If a woman intends to have more than one child, she may wish to have the additional child or children by the same sperm donor. Sperm banks will usually advise whether sufficient sperm donations are available from a particular donor for subsequent pregnancies, and they normally have facilities available so that the woman may purchase and store additional vials from that donor on payment of an appropriate fee. These will be stored until required for subsequent pregnancies or the surplus sperm donation may be sold.

Sperm donations may be supplied by the sperm bank directly to the recipient to enable a woman to perform her own artificial insemination which can be carried out using a needle-less syringe or a cervical cap conception device.

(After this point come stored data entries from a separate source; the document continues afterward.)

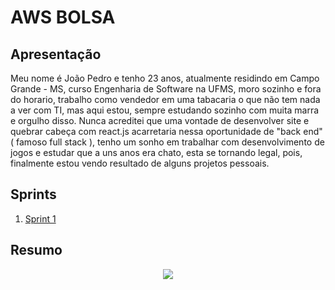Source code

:# AWS BOLSA

## Apresentação

Meu nome é João Pedro e tenho 23 anos, atualmente residindo em Campo Grande - MS, curso Engenharia de Software na UFMS, moro sozinho e fora do horario, trabalho como vendedor em uma tabacaria o que não tem nada a ver com TI, mas aqui estou, sempre estudando sozinho com muita marra e orgulho disso. Nunca acreditei que uma vontade de desenvolver site e quebrar cabeça com react.js acarretaria nessa oportunidade de "back end" ( famoso full stack ), tenho um sonho em trabalhar com desenvolvimento de jogos e estudar que a uns anos era chato, esta se tornando legal, pois, finalmente estou vendo resultado de alguns projetos pessoais. 

## Sprints 

1. [Sprint 1](Sprint%201/README.md)


## Resumo






<p align="center">
<img src="http://img.shields.io/static/v1?label=STATUS&message=EM%20DESENVOLVIMENTO&color=GREEN&style=for-the-badge"/>
</p>
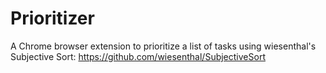 # Prioritizer
A Chrome browser extension to prioritize a list of tasks using wiesenthal's Subjective Sort:
https://github.com/wiesenthal/SubjectiveSort
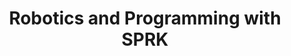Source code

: ---
layout: course_detail
title: "Robotics and Programming with SPRK"
courseTitle: "Robotics and Programming with SPRK"
courseDescription: "Learn how to program and control a robot, and enter the world of coding."
topTitleLine1: "Robotics and Programming with SPRK"
topTitleLine2: ""
topGradeLevel: "Grade K - 3"
topIntroText: "SPRK is far more than just a robot; it’s your vehicle to discovery. Connect to the Lightning Lab app to learn programming, complete activities, and get inspired through connected play and coding. This robot opens the world of coding."
bgTitle: "Learn Programming with a SPRK Robot"
bgText: "Learn how to program and control a robot, and enter the world of coding."
bgImageUrl: "img/my/sprk-learn-5.jpg"
bgLearnMoreText: "See SPRK Robot in action"
bgLearnMoreLink: "https://www.youtube.com/embed/Yg8LmEkI_0c?autoplay=1"
aboutTitle: "About the Course"
aboutText: "Learn with SPRK and take your first steps toward coding."
aboutCategoryTitle: "Category"
aboutCategory: "Robotics | Programming"
aboutGradeLevelTitle: "Grade"
aboutGradeLevel: "K - 3"
aboutSkillLevelTitle: "Skill Level"
aboutSkillLevel: "Beginner to Intermediate"
aboutRatioTitle: "Ratio Guarantee"
aboutRatio: "4 Students per Instructor"
promotion1: 
  enabled: "true"
  title: "Learn with Your Robot Friend"
  text: "You are going to spend the entire camp with your robot friend - SPRK. SPRK is smart and understands your commands. Your job is to learn how to program the commands in order to let SPRK accomplish challenging tasks."
  imageUrl: "img/my/sprk-learn-3.jpg"
promotion2: 
  enabled: "true"
  title: "Approachable Programming"
  text: "Beginners can give robots commands by drawing a path in the app for their robot to follow. Intermediate coders can utilize the familiar block-based drag and drop interface, while pros can use new text programming and write their own code."
  imageUrl: "img/my/sprk-learn-1.jpg"
promotion3: 
  enabled: "true"
  title: "Simple Examples Show Big Ideas"
  text: "SPRK uses a simple and visual programming language to build program blocks and control robots. However, the simple blocks reveal the most important concepts about computer programming such as variables, conditions, and loops."
  imageUrl: "img/my/sprk-learn-6.jpg"
promotion4: 
  enabled: "true"
  title: "Learn Programming with Fun"
  text: "Through connected play and discovery, the robots challenge and inspire brilliant young minds. From math and science to programming and the arts, hands-on activities expand imaginations and help shape a brighter future."
  imageUrl: "img/my/sprk-learn-5.jpg"
promotion5: 
  enabled: "true"
  title: "Hands-On Learning Experiences"
  text: "We focus on hands-on problem solving skills and techniques. You will learn how to solve problems using different programming methods. Everybody competes with each other, but will also collaborate and work with each other to accomplish the challenging tasks together."
  imageUrl: "img/my/sprk-learn-6.png"
curriculum: 
  enabled: "false"
goalsTitle: "Top Skills Students Will Learn"
goals: 
- icon: "icon-Robot"
  text: "The fundamentals of robotics and robot controller"
- icon: "icon-Duplicate-Window"
  text: "SPRK Lightening Lab and the visual programming language"
- icon: "icon-Computer"
  text: "The basic concepts of computer science and programming"
- icon: "icon-Idea"
  text: "Creativity and hands-on problem-solving skills"
- icon: "icon-Affiliate"
  text: "Collaborative teamwork and social skills"
- icon: "icon-Key"
  text: "The ability to adapt new challenges and environments"
highlightsTitle: "Course Highlights"
highlights: 
- icon: "icon-Fashion"
  title: "Always Having Fun"
  text: "Fun programming is our top priority when designing all the content"
- icon: "icon-Administrator"
  title: "Learn with Professionals"
  text: "Gain extra experiences about the real industry and research"
- icon: "icon-Hand"
  title: "Live Interactions"
  text: "Get your question answered in class and compete with your classmates"
- icon: "icon-Air-Balloon"
  title: "Well-Designed Assignments and Projects"
  text: "Learn by doing is the key for CS study, all the assignments and projects are design for the goals"
- icon: "icon-Idea"
  title: "Focus on Imagination and Creativity"
  text: "Learning programming is not the ultimate goal. We focus on pushing the kids' imagination and creativity"
- icon: "icon-Key"
  title: "Apply Colleges with More Experiences"
  text: "Programming is just the first step. Build projects, attend science fairs will help you get into the top unversities"
sessionsEnabled: "false"
sessionsTitle: "Schedule"
sessionsTimeTitle: "Time"
sessionsDateTitle: "Date"
sessionsLocationTitle: "Location"
sessions: 
- date: "6/25 - 6/29"
  time: "1PM - 4PM"
  location: "Irvine, CA"
- date: "7/16 - 7/20"
  time: "9AM - 12PM"
  location: "Irvine, CA"
- date: "8/6 - 8/10"
  time: "1PM - 4PM"
  location: "Irvine, CA"
registrationEnabled: "true"
registrationTitle: ""
priceTitle: "Registration"
price: ""
allCreditCards: ""
priceItems: 
- "Try the first session for FREE"
- "Learn from the professionals"
- "1:4 teacher to students ratio"
- "Always learn by doing and having fun"
registrationLink: "https://csfoundation.wufoo.com/forms/m8vsgm21cz06w0/"
registerNow: "REGISTER NOW"
faq: 
  enabled: "false"
locations: 
- name: "Irvine Classroom"
  address1: "920 Roosevelt, Suite 200"
  address2: "Irvine, CA 92620"
  addressMap: "970 Roosevelt, Irvine, CA 92620"
promotionText: "Interested in learning programs with fun?"
promotionButtonText: "Contact Us"
promotionUrl: "page-contact-us.html"
engUrl: "sprk.html"
cnUrl: "sprkc.html"
---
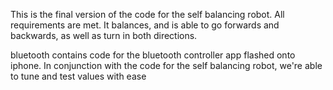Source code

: This is the final version of the code for the self balancing robot. All requirements are met. It balances, and is able to go forwards and backwards, as well as turn in both directions.

bluetooth contains code for the bluetooth controller app flashed onto iphone. In conjunction with the code for the self balancing robot, we're able to tune and test values with ease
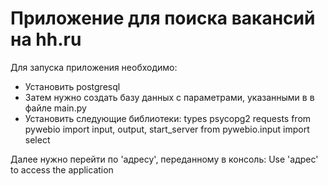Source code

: # Приложение для поиска вакансий на hh.ru

Для запуска приложения необходимо:
* Установить postgresql
* Затем нужно создать базу данных с параметрами, указанными в в файле main.py
* Установить следующие библиотеки:
  types
  psycopg2
  requests
  from pywebio import input, output, start_server
  from pywebio.input import select

Далее нужно перейти по 'адресу', переданному в консоль:
  Use 'адрес' to access the application
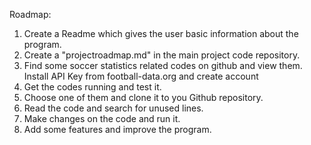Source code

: Roadmap:

1. Create a Readme which gives the user basic information about the program.
2. Create a "projectroadmap.md" in the main project code repository.
3. Find some soccer statistics related codes on github and view them.
Install API Key from football-data.org and create account
4. Get the codes running and test it.
5. Choose one of them and clone it to you Github repository.
6. Read the code and search for unused lines.
7. Make changes on the code and run it.
8. Add some features and improve the program.
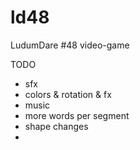 # ld48

LudumDare #48 video-game

TODO

- sfx
- colors & rotation & fx
- music
- more words per segment
- shape changes
-
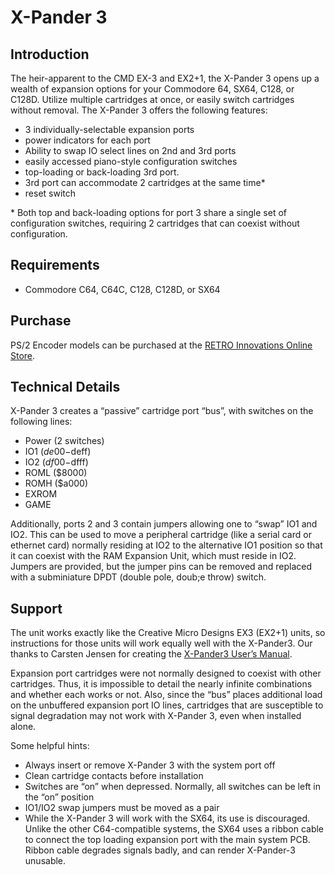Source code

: # X-Pander 3
## Introduction

The heir-apparent to the CMD EX-3 and EX2+1, the X-Pander 3 opens up a wealth of expansion options for your Commodore 64, SX64, C128, or  C128D. Utilize multiple cartridges at once, or easily switch cartridges without removal. The X-Pander 3 offers the following features:

- 3 individually-selectable expansion ports
- power indicators for each port
- Ability to swap IO select lines on 2nd and 3rd ports
- easily accessed piano-style configuration switches
- top-loading or back-loading 3rd port.
- 3rd port can accommodate 2 cartridges at the same time*
- reset switch

\* Both top and back-loading options for port 3 share a single set of configuration switches, requiring 2 cartridges that can coexist without configuration.

## Requirements

- Commodore C64, C64C, C128, C128D, or SX64

## Purchase

PS/2 Encoder models can be purchased at the [RETRO Innovations Online Store](http://store.go4retro.com/products/X%2dPander-3-Slot-Cartridge-Port-Expander.html).

## Technical Details

X-Pander 3 creates a “passive” cartridge port “bus”, with switches on the following lines:

- Power (2 switches)
- IO1 ($de00-$deff)
- IO2 ($df00-$dfff)
- ROML ($8000)
- ROMH ($a000)
- EXROM
- GAME

Additionally, ports 2 and 3 contain jumpers allowing one to “swap”  IO1 and IO2. This can be used to move a peripheral cartridge (like a  serial card or ethernet card) normally residing at IO2 to the  alternative IO1 position so that it can coexist with the RAM Expansion  Unit, which must reside in IO2. Jumpers are provided, but the jumper  pins can be removed and replaced with a subminiature DPDT (double pole,  doub;e throw) switch.

## Support

The unit works exactly like the Creative Micro Designs EX3 (EX2+1)  units, so instructions for those units will work equally well with the  X-Pander3.  Our thanks to Carsten Jensen for creating the [X-Pander3 User’s Manual](http://www.go4retro.com/downloads/X-Pander3/X-Pander3_Manual.pdf).

Expansion port cartridges were not normally designed to coexist with  other cartridges. Thus, it is impossible to detail the nearly infinite  combinations and whether each works or not. Also, since the “bus”  places additional load on the unbuffered expansion port IO lines,  cartridges that are susceptible to signal degradation may not work with  X-Pander 3, even when installed alone.

Some helpful hints:

- Always insert or remove X-Pander 3 with the system port off
- Clean cartridge contacts before installation
- Switches are “on” when depressed. Normally, all switches can be left in the “on” position
- IO1/IO2 swap jumpers must be moved as a pair
- While the X-Pander 3 will work with the SX64, its use is discouraged. Unlike the other C64-compatible systems, the SX64 uses a ribbon cable to  connect the top loading expansion port with the main system PCB. Ribbon cable degrades signals badly, and can render X-Pander-3 unusable.
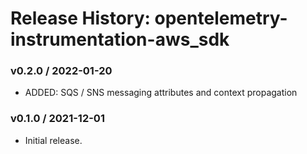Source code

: # Release History: opentelemetry-instrumentation-aws_sdk

### v0.2.0 / 2022-01-20

* ADDED: SQS / SNS messaging attributes and context propagation 

### v0.1.0 / 2021-12-01

* Initial release.
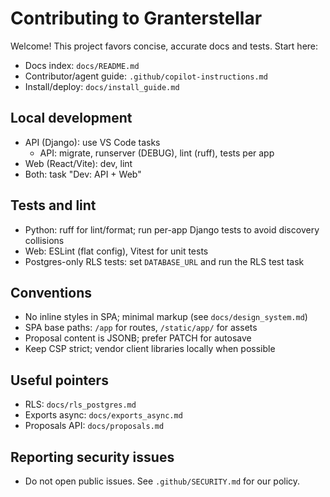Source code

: # Contributing to Granterstellar

Welcome! This project favors concise, accurate docs and tests. Start here:

- Docs index: `docs/README.md`
- Contributor/agent guide: `.github/copilot-instructions.md`
- Install/deploy: `docs/install_guide.md`

## Local development
- API (Django): use VS Code tasks
  - API: migrate, runserver (DEBUG), lint (ruff), tests per app
- Web (React/Vite): dev, lint
- Both: task "Dev: API + Web"

## Tests and lint
- Python: ruff for lint/format; run per-app Django tests to avoid discovery collisions
- Web: ESLint (flat config), Vitest for unit tests
- Postgres-only RLS tests: set `DATABASE_URL` and run the RLS test task

## Conventions
- No inline styles in SPA; minimal markup (see `docs/design_system.md`)
- SPA base paths: `/app` for routes, `/static/app/` for assets
- Proposal content is JSONB; prefer PATCH for autosave
- Keep CSP strict; vendor client libraries locally when possible

## Useful pointers
- RLS: `docs/rls_postgres.md`
- Exports async: `docs/exports_async.md`
- Proposals API: `docs/proposals.md`

## Reporting security issues
- Do not open public issues. See `.github/SECURITY.md` for our policy.
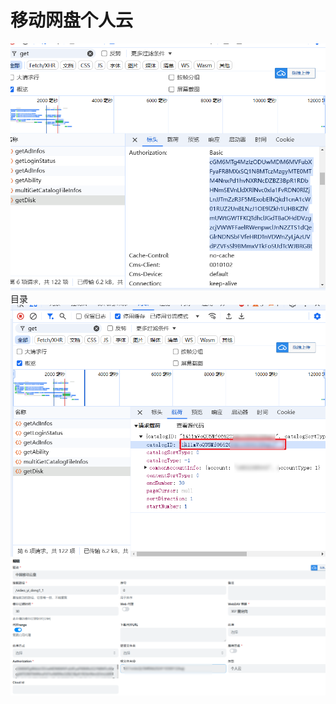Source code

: # 移动网盘个人云
![image-2024111326367.png|375](00_sync/00%E7%BD%91%E7%BB%9C/alist%E6%8C%82%E8%BD%BD%E5%B8%B8%E7%94%A8%E7%BD%91%E7%9B%98/alist%E6%8C%82%E8%BD%BD%E5%B8%B8%E7%94%A8%E7%BD%91%E7%9B%98/image-2024111326367.png)
目录
![image-20241113342327.png|375](00_sync/00%E7%BD%91%E7%BB%9C/alist%E6%8C%82%E8%BD%BD%E5%B8%B8%E7%94%A8%E7%BD%91%E7%9B%98/alist%E6%8C%82%E8%BD%BD%E5%B8%B8%E7%94%A8%E7%BD%91%E7%9B%98/image-20241113342327.png)
![image-20241113415562.png|425](00_sync/00%E7%BD%91%E7%BB%9C/alist%E6%8C%82%E8%BD%BD%E5%B8%B8%E7%94%A8%E7%BD%91%E7%9B%98/alist%E6%8C%82%E8%BD%BD%E5%B8%B8%E7%94%A8%E7%BD%91%E7%9B%98/image-20241113415562.png)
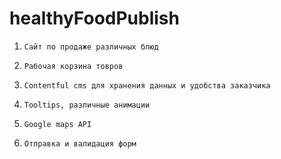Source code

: # healthyFoodPublish
1)     Сайт по продаже различных блюд
2)     Рабочая корзина товров
3)     Contentful cms для хранения данных и удобства заказчика
4)     Tooltips, различные анимации
5)     Google maps API
6)     Отправка и валидация форм
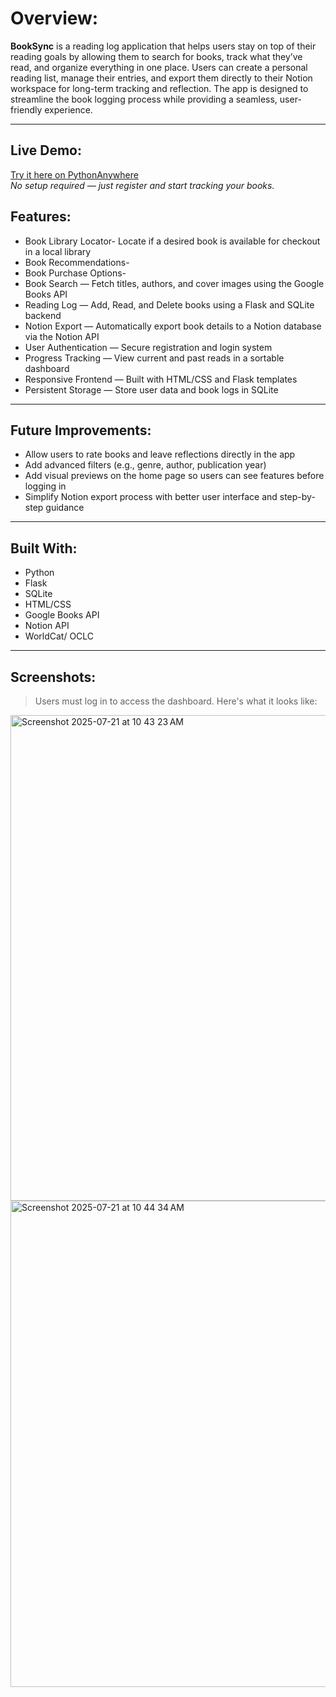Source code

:# Overview:

**BookSync** is a reading log application that helps users stay on top of their reading goals by allowing them to search for books, track what they’ve read, and organize everything in one place. Users can create a personal reading list, manage their entries, and export them directly to their Notion workspace for long-term tracking and reflection. The app is designed to streamline the book logging process while providing a seamless, user-friendly experience.

---

## Live Demo:

[Try it here on PythonAnywhere](https://booksync.pythonanywhere.com/)  
_No setup required — just register and start tracking your books._



## Features:
- Book Library Locator- Locate if a desired book is available for checkout in a local library
- Book Recommendations- 
- Book Purchase Options- 
- Book Search — Fetch titles, authors, and cover images using the Google Books API
- Reading Log — Add, Read, and Delete books using a Flask and SQLite backend
- Notion Export — Automatically export book details to a Notion database via the Notion API
- User Authentication — Secure registration and login system
- Progress Tracking — View current and past reads in a sortable dashboard
- Responsive Frontend — Built with HTML/CSS and Flask templates
- Persistent Storage — Store user data and book logs in SQLite

---

## Future Improvements:

- Allow users to rate books and leave reflections directly in the app  
- Add advanced filters (e.g., genre, author, publication year)    
- Add visual previews on the home page so users can see features before logging in  
- Simplify Notion export process with better user interface and step-by-step guidance

---

## Built With:

- Python  
- Flask  
- SQLite  
- HTML/CSS  
- Google Books API  
- Notion API
- WorldCat/ OCLC 


---

## Screenshots:

> Users must log in to access the dashboard. Here's what it looks like:

<img width="1440" height="777" alt="Screenshot 2025-07-21 at 10 43 23 AM" src="https://github.com/user-attachments/assets/c0d241f3-f322-4f0d-ab59-3b494278592b" />

<img width="1440" height="778" alt="Screenshot 2025-07-21 at 10 44 34 AM" src="https://github.com/user-attachments/assets/24cf1540-a8a0-4855-a596-2e689e4e1bee" />
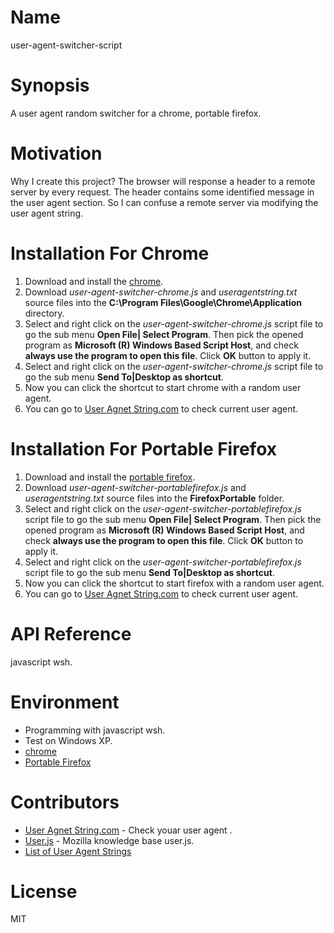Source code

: # Name
user-agent-switcher-script

# Synopsis
A user agent random switcher for a chrome, portable firefox.

# Motivation
Why I create this project? The browser will response a header to a remote server by every request. The header contains some identified message in the user agent section. So I can confuse a remote server via modifying the user agent string. 

# Installation For Chrome
1. Download and install the [chrome](https://www.google.com.tw/chrome/browser/desktop/).
1. Download *user-agent-switcher-chrome.js* and *useragentstring.txt* source files into the **C:\Program Files\Google\Chrome\Application** directory.
1. Select and right click on the *user-agent-switcher-chrome.js* script file to go the sub menu **Open File| Select Program**. Then pick the opened program as **Microsoft (R) Windows Based Script Host**, and check **always use the program to open this file**. Click **OK** button to apply it.
1. Select and right click on the *user-agent-switcher-chrome.js* script file to go the sub menu **Send To|Desktop as shortcut**.
1. Now you can click the shortcut to start chrome with a random user agent.
1. You can go to [User Agnet String.com](http://www.useragentstring.com/index.php) to check current user agent.

# Installation For Portable Firefox
1. Download and install the [portable firefox](http://portableapps.com/apps/internet/firefox_portable).
1. Download *user-agent-switcher-portablefirefox.js* and *useragentstring.txt* source files into the **FirefoxPortable** folder.
1. Select and right click on the *user-agent-switcher-portablefirefox.js* script file to go the sub menu **Open File| Select Program**. Then pick the opened program as **Microsoft (R) Windows Based Script Host**, and check **always use the program to open this file**. Click **OK** button to apply it.
1. Select and right click on the *user-agent-switcher-portablefirefox.js* script file to go the sub menu **Send To|Desktop as shortcut**.
1. Now you can click the shortcut to start firefox with a random user agent.
1. You can go to [User Agnet String.com](http://www.useragentstring.com/index.php) to check current user agent.

# API Reference
javascript wsh.

# Environment
* Programming with javascript wsh.
* Test on Windows XP.
* [chrome](https://www.google.com.tw/chrome/browser/desktop/)
* [Portable Firefox](http://portableapps.com/apps/internet/firefox_portable)

# Contributors
* [User Agnet String.com](http://www.useragentstring.com/index.php) - Check youar user agent .
* [User.js](http://kb.mozillazine.org/User.js_file) - Mozilla knowledge base user.js.
* [List of User Agent Strings](http://www.useragentstring.com/pages/useragentstring.php)

# License
MIT
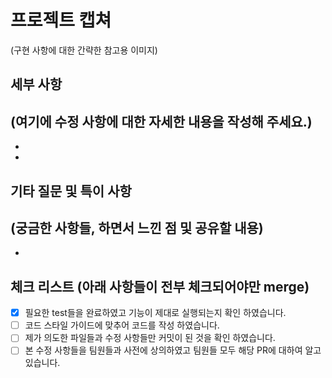 # 프로젝트 캡쳐 
(구현 사항에 대한 간략한 참고용 이미지)

## 세부 사항
(여기에 수정 사항에 대한 자세한 내용을 작성해 주세요.)
-
-
-

## 기타 질문 및 특이 사항
(궁금한 사항들, 하면서 느낀 점 및 공유할 내용)
-
-
 
## 체크 리스트 (아래 사항들이 전부 체크되어야만 merge)
- [x]  필요한 test들을 완료하였고 기능이 제대로 실행되는지 확인 하였습니다.
- [ ]  코드 스타일 가이드에 맞추어 코드를 작성 하였습니다.
- [ ]  제가 의도한 파일들과 수정 사항들만 커밋이 된 것을 확인 하였습니다.
- [ ]  본 수정 사항들을 팀원들과 사전에 상의하였고 팀원들 모두 해당 PR에 대하여 알고 있습니다.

The increasing range of services which is available through sperm donation banks nevertheless enables more and more people to have choices over the whole issue of reproduction. Women may choose to use an anonymous sperm donor who will not be a part of family life, or they may choose known donors who may be contacted later in life by the donor children. Women may choose to use a surrogate to bear their children, using eggs provided by the woman and sperm from a donor. Sperm banks often provide services which enable a woman to have subsequent pregnancies by the same donor, but equally, women may choose to have children by a number of different donors. Sperm banks sometimes enable a woman to choose the sex of her child, enabling even greater control over the way families are planned. The option of choosing the sex of your child from sperm donors in the UK as well as a number of other countries is not an allowed procedure at this point in time.

Men may use a sperm bank to store their own sperm donation for future use particularly where they anticipate traveling to a war zone or having to undergo chemo which might damage the testes.